On this beautiful balmy Autumn day tourists, as usual thronged Westminster Bridge. Some of them, perhaps, had indulged in leaving tokens of their love for each other in a less vandalising manner than is generally applied. Locked in place on the supports for the handrails lining the steps leading up to the bridge were a row of tiny padlocks bearing the coupled lovers’ names. I thought of them as lovelocks.
Normal examples adorned a seat in Westminster Tower Gardens, alongside the Houses of Parliament.
Lovers in Barbados, as I discovered in 2004, use a less permanent platform on which to inscribe their names. Thick succulent leaves sufficed for them.
My reason for entering the gardens as a slight diversion from my route to my friend’s flat had been once more to admire the work of Auguste Rodin. That great French sculptor’s ‘Monument to The Burghers of Calais’ has always intrigued me, and sometime in the 1970s I had made a series of large black and white prints. Had I been able to find the negatives this evening I would have illustrated this post with one. So, why didn’t I use today’s photos? You may well ask. I didn’t take any. Why not? Because the work was away on loan. There is something elusive about Rodin for me. When Julia Graham, one of my Area Manager colleagues in Westminster Social Services, about the time I was taking the aforementioned photographs, had asked me to bring her a poster back from the Musee Rodin in Paris, that establishment had been closed on the occasion of my visit. I was able, on a subsequent trip, to rectify the situation, so maybe I’ll get to find my negatives.
In order to purchase the lifting of the siege of Calais by England’s Edward III, six burghers were willing to sacrifice their lives. This is the theme of the dramatic sculptural group. They were saved by the intervention of the English Queen, Philippa of Hainault. The crowns of England and France were pretty interchangeable in those days, as exemplified by Richard, Coeur de Lion, featured two days ago.
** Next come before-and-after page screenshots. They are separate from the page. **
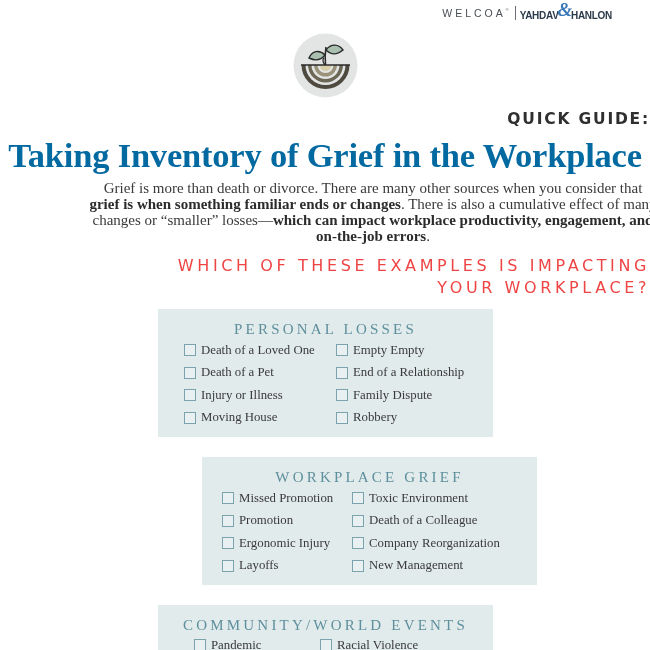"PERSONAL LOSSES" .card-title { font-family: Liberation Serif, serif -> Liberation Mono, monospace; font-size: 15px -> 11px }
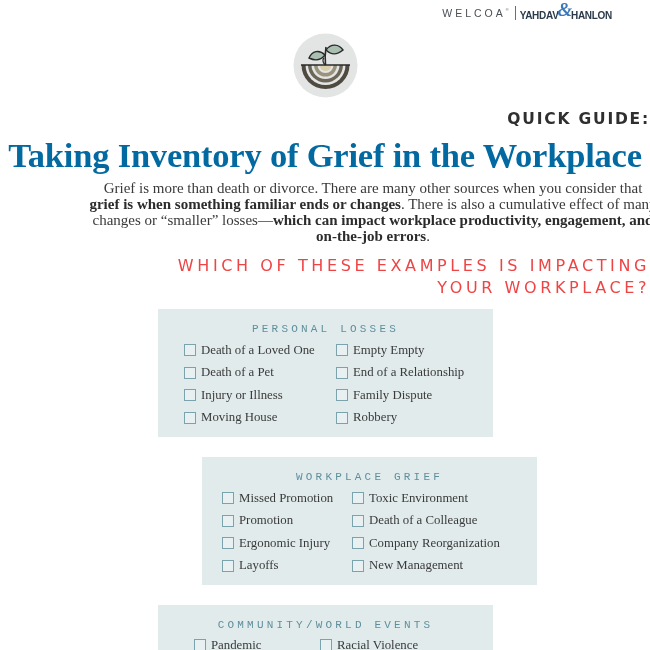"WORKPLACE GRIEF" #card-workplace { margin-left: 44px -> none }
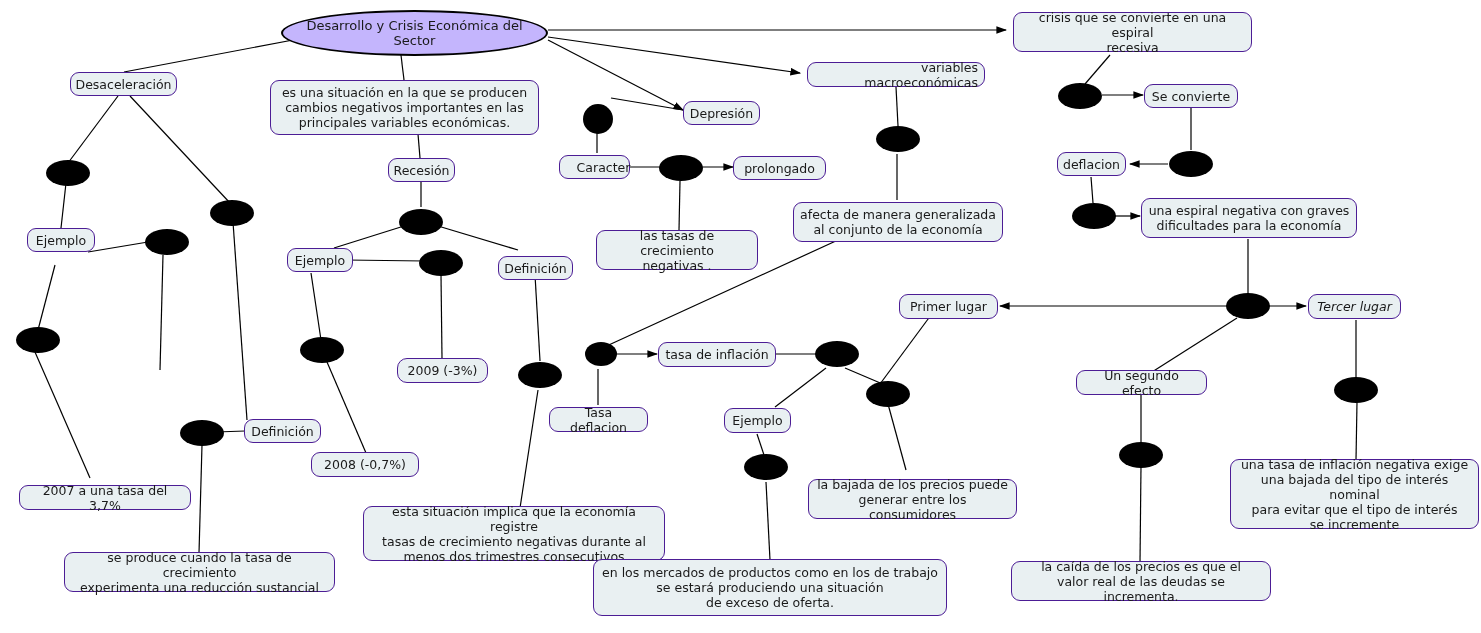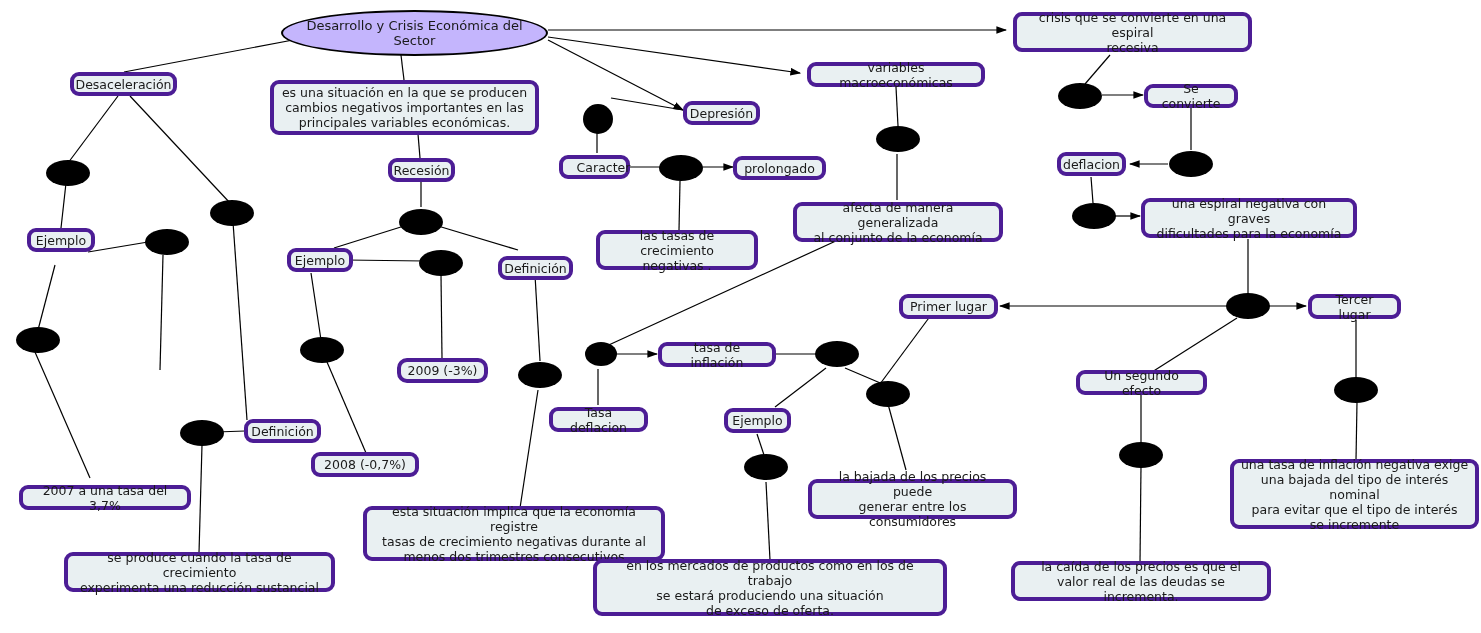"crisis que se convierte en" .node { border: 4px solid #4c1d95 -> 1px solid #4c1d95 }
Today, he still sits astride his horse, sword raised, about to send his motorised transport into battle from the Houses of Parliament car park.
Lambeth Palace, which I would pass on the 507 bus back to Waterloo, stands on the opposite bank of the Thames, vying with the vast modern buildings alongside, the tallest of which blends with it rather well.
I walked through Dean’s Yard, where the ornamental trees were beginning to rival the splendour of the Parliamentary gilt in the background.
Jackie met me at Southampton after I made my usual journey back there, drove me home, and fed me with a superb sausage and bacon casserole followed by apple crumble, with which I finished the Kumala begun a few days ago.